L'occasione dell'appuntamento annuale del COM.P.A a Bologna permette ormai di verificare condizioni quantitative (dimensioni, ampiezze, investimenti, occupazione, eccetera) e qualitative di un settore - la comunicazione connessa alla pubblica utilità - che non può per sua natura disgiungere le due rendicontazioni. Talvolta in pubblicità - in generale nei campi della comunicazione di impresa - si legge: il mercato sale del x%, scende dell'y%, tanti investimenti in più, budget che cambiano scuderia, eccetera. Nel campo pubblico e sociale questi dati sono ugualmente rilevanti. La stima degli occupati che Civicom-Rivista italiana di comunicazione pubblica ha fatto di recente - in collaborazione con tutte le associazioni di categoria - di un ambito di operatori non precari che, nel settore pubblico, va verso i 60.000 mentre più di altri 30.000 si aggiungono da quel terzo del settore privato della consulenza che opera su commesse pubbliche, è un dato certo quantitativo, ma anche inedito e importante, nel nove
ro complessivo dei 260.000 operatori stimati in tutti i campi della comunicazione, uffici stampa compresi.

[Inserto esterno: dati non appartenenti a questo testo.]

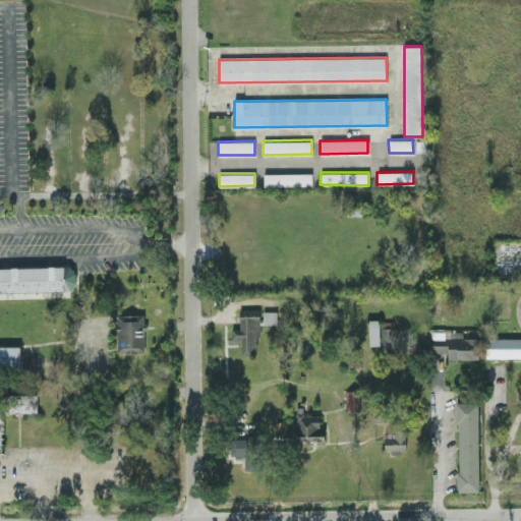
[(311,173),(263,173),(263,185),(311,185),(311,173)]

Per esempio la cifra di 24.500 visitatori al Salone - stretto in tre giornate espositive e di dibattiti - ha anch'essa un suo senso di crescita, certo non banale.
Ma senza valutazioni qualitative si capisce poco se efficacia, soddisfazione dell'utente, ampliamento della visibilità e dei processi istituzionali, conoscenza dei cambiamenti connessi al pubblico interesse, eticità delle campagne e della comunicazione, margini stessi e natura della partecipazione e, alla fine, della forma di relazione tra istituzioni e società, sono coerenti con lo spirito di un sistema di leggi e riforme che va dalla 241 del 1990 alla 150 del 2000. Oppure se seguono adattamenti organizzativi non sempre connessi al "bilancio sociale" che questa materia comporta. Un vero e proprio bilancio di allargamento della democrazia. Ne capisco quindi la delicatezza e l'importanza. E contemporaneamente verifico che a questo tema resta marginale l'attenzione che si porta, scarse le esperienze specifiche (condotte con metodologia di garanzia) e poco appassionata sia l'attenzione del settore professionale che di quello politico.
Il lettore sa che lamentai l'assenza di un obbligo alla valutazione delle politiche e delle attività di comunicazione nel quadro del testo finale della legge 150 e ugualmente che ho di recente sottolineato con plauso il richiamo in proposito della "direttiva Frattini" applicativa della legge stessa.
Ora l'Università a cui appartengo, lo Iulm di Milano, sta radicando un progetto di ricerca in una prima parte metodologica e successivamente - con i partners che vorranno aderire - di tipo applicativo, che origina proprio da un interesse della Funzione Pubblica, appoggiato dal Formez, per la messa a punto di criteri solidi riguardanti il profilo della valutazione. E' imminente il varo del Centro di ricerca (su aspetti integrati e innovativi della comunicazione) da parte dell'Università Iulm e chi segue la materia Teoria e tecniche della comunicazione pubblica opererà anche su questo nodo specifico, allo scopo di destinare una parte del futuro impegno dell'Università al lavoro di ricerca applicato e alle connesse funzioni certificative.
Questo segmento di attività parte insieme alla presentazione (lunedì 30 settembre) da parte del Rettore dell'Università prof. Giovanni Puglisi del primo master universitario (dunque strutturato in cinquecento ore di didattica, con laboratori, conferenze prestigiose integrative, stages in venticinque istituzioni e aziende che si stanno prenotando) in "Management della comunicazione sociale, politica e istituzionale", in svolgimento da febbraio a luglio 2003, che orienta sia alla professione nelle pubbliche amministrazioni, sia verso il sistema "pubblico-privato" della pubblica utilità. Non sono slegati i due momenti, quello della ricerca e quello della formazione avanzata, perché rispetto alla didattica di base, i format orientati alla professionalizzazione entrano in aspetti non solo teorici ma anche applicativi che ormai impattano largamente su tre nodi: i modelli organizzativi, i caratteri di ritorno delle funzioni, la valutazione.
Sugli sviluppi di questi due filoni di esperienza credo che interessi i lettori di questo sito che si mantengano in futuro aggiornamenti informativi.